L’operazione è stata condotta dai militari della Compagnia di Magenta mediante prelievi di campioni di carburante dalle pompe erogatrici, successivamente analizzati dal laboratorio chimico dell’Agenzia delle Dogane e dei Monopoli, ed è così stato accertato che quel gasolio fosse qualitativamente non conforme alle vigenti disposizioni.
Come spiegato in una nota, in particolare, il carburante presentava un punto di infiammabilità molto elevato, determinato dall’illecita miscelazione del gasolio con sostanze differenti, quali solventi, benzine e oli vegetali esausti.

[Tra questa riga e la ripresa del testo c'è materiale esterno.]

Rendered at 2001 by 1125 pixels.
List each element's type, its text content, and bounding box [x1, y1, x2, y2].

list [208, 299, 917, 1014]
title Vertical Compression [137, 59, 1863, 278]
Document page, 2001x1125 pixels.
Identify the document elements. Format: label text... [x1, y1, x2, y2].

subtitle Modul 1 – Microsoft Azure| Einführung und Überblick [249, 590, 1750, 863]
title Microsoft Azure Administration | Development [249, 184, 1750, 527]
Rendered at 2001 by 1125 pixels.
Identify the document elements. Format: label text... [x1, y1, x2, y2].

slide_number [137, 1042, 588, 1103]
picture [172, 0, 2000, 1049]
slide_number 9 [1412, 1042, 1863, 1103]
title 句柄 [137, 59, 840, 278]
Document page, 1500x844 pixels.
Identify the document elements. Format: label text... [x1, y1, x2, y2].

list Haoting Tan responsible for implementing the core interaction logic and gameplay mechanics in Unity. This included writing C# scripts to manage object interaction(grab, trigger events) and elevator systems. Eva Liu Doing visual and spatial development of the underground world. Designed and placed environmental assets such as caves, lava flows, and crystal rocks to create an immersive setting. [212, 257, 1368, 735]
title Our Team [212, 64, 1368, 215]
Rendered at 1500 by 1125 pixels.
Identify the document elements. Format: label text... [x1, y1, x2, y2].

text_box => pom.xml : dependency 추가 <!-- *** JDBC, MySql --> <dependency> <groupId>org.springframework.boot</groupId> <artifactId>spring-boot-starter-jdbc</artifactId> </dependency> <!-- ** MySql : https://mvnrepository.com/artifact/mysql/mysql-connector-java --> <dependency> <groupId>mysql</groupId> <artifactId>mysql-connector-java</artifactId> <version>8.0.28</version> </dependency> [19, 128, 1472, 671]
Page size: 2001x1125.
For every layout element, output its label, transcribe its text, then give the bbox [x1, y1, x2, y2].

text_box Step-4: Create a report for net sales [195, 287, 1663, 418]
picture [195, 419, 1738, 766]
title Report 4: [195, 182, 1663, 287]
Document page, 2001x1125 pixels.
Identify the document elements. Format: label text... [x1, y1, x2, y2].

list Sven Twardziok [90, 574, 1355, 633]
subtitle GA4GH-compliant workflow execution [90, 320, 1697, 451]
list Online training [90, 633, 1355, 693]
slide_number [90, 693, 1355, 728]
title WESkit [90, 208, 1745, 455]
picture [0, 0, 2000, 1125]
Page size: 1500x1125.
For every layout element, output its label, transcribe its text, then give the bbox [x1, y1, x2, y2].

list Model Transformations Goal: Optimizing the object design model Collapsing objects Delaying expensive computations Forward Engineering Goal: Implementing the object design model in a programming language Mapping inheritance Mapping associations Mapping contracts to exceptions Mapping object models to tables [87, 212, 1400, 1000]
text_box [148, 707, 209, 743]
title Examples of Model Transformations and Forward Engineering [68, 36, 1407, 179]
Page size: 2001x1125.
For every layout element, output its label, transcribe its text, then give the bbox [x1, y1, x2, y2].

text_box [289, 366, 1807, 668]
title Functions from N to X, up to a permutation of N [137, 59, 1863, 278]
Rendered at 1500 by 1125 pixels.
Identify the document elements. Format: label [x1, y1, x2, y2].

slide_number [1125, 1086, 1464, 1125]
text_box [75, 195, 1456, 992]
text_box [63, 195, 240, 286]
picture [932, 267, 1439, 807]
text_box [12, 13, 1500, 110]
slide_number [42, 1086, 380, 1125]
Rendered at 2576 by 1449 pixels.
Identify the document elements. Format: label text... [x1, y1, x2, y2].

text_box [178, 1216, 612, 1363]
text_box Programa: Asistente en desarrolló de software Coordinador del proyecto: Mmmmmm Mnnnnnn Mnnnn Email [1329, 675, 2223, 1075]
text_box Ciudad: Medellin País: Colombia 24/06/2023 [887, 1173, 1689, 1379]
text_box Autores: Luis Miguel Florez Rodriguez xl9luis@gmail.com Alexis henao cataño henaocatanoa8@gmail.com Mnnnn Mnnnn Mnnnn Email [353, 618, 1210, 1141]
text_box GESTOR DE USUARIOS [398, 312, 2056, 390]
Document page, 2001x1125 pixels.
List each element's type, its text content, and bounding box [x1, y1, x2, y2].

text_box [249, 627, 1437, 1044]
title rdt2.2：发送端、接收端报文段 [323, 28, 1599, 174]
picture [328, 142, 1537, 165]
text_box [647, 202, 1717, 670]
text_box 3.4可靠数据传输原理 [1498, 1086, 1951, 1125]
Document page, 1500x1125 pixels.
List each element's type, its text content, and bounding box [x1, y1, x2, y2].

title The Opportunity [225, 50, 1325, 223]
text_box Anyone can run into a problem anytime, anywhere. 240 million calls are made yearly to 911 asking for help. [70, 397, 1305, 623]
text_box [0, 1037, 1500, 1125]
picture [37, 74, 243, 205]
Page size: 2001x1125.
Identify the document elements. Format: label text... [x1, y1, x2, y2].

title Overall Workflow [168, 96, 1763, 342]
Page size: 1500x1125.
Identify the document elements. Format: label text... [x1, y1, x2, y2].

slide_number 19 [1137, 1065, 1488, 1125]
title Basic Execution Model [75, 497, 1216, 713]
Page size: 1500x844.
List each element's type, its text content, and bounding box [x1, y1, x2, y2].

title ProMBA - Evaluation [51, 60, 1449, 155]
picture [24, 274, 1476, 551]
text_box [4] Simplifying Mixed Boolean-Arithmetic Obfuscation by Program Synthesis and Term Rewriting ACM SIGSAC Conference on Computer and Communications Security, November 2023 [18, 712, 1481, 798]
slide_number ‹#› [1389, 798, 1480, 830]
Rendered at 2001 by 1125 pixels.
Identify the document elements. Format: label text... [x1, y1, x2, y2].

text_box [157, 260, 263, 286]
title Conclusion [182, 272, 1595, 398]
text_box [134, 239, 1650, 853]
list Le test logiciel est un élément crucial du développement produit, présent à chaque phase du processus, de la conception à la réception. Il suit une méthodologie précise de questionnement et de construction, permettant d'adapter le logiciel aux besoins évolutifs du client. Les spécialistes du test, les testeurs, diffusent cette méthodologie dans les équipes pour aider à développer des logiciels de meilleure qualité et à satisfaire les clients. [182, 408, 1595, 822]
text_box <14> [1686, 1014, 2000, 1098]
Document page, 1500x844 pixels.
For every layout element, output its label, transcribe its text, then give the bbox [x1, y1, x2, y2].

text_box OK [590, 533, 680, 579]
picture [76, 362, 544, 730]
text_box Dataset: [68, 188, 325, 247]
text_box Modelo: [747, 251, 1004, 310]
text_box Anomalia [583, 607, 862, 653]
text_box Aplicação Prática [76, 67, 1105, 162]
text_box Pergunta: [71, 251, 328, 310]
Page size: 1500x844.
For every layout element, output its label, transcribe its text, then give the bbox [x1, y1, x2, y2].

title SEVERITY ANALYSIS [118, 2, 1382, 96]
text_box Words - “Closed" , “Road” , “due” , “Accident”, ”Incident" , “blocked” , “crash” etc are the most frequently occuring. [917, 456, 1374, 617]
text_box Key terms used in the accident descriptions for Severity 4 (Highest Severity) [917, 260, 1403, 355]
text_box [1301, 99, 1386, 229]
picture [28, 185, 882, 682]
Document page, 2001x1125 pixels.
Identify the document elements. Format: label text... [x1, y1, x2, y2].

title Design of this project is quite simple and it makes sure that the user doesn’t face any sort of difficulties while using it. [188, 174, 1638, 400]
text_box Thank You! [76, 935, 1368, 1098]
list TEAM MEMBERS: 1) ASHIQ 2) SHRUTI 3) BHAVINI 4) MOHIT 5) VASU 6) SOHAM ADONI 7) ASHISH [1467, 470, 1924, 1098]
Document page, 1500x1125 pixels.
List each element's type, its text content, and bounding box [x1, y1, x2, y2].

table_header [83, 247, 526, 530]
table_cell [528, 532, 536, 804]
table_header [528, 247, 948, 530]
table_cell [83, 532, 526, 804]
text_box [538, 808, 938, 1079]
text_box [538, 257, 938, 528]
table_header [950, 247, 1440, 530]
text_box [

Tali sostanze, che sono purtroppo utilizzate per aggirare la normativa sulle accise, alla quale sono sottoposti i prodotti energetici, risultano particolarmente pericolose, mettendo a rischio la sicurezza e generando emissioni pericolose per l’ambiente, oltre che possibili effetti negativi sulle componenti meccaniche degli autoveicoli.
Il titolare del distributore è stato denunciato per frode nell’esercizio del commercio. E il gasolio sequestrato.